RECORDS FOR THIS EXERCISE |
------
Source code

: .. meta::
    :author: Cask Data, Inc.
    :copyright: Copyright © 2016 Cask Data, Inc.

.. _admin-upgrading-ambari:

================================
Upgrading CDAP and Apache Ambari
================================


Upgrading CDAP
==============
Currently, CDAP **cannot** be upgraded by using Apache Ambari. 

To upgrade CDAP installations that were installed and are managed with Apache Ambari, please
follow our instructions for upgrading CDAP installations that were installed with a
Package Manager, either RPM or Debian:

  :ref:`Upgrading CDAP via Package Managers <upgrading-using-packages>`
------
WORK INSTRUCTION |
Taking every line of the records in turn, count the ones holding "CDAP", and state nothing but the number.

TASK RESULT |
6